ABOUT THIS TASK:
Please repeat exactly the lines from the one containing "435 318 5.16" through the last line of the records, both included, and nothing else, leaving out any pictures.

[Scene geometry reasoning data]
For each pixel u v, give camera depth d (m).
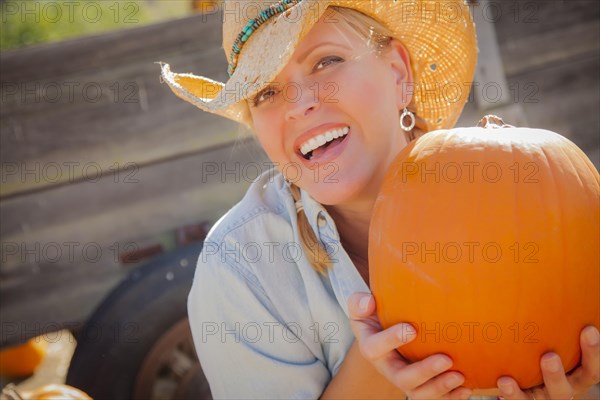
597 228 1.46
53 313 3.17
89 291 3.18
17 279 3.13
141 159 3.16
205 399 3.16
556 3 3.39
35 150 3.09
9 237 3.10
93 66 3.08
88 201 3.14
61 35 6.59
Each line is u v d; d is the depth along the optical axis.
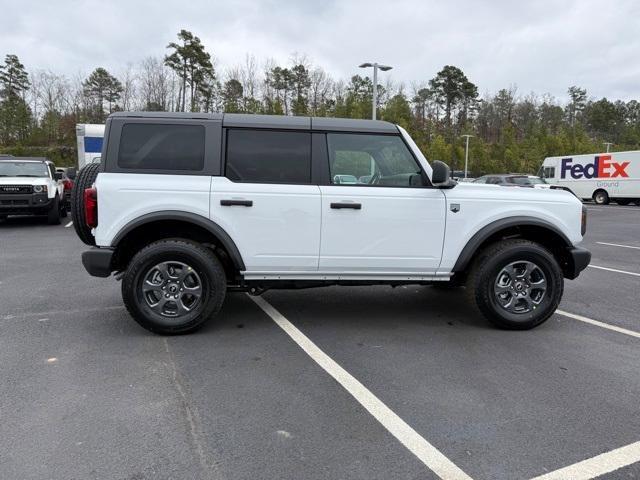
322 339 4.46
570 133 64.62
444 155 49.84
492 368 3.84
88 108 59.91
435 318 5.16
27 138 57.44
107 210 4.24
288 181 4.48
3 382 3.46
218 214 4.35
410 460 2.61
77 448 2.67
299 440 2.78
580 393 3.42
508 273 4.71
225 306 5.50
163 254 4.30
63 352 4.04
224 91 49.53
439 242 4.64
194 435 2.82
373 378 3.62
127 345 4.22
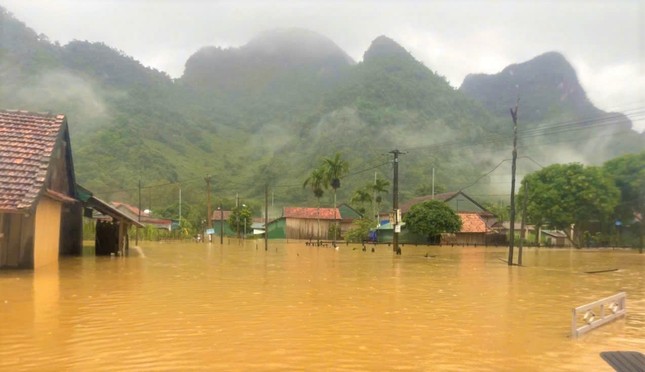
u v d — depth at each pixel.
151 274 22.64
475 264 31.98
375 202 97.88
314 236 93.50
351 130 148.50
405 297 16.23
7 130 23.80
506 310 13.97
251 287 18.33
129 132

WORKED SOLUTION:
435 318 5.16
27 138 57.44
107 210 4.24
288 181 4.48
3 382 3.46
218 214 4.35
410 460 2.61
77 448 2.67
299 440 2.78
580 393 3.42
508 273 4.71
225 306 5.50
163 254 4.30
63 352 4.04
224 91 49.53
439 242 4.64
194 435 2.82
373 378 3.62
127 345 4.22
u v d — depth at each pixel.
151 274 22.64
475 264 31.98
375 202 97.88
314 236 93.50
351 130 148.50
405 297 16.23
7 130 23.80
506 310 13.97
251 287 18.33
129 132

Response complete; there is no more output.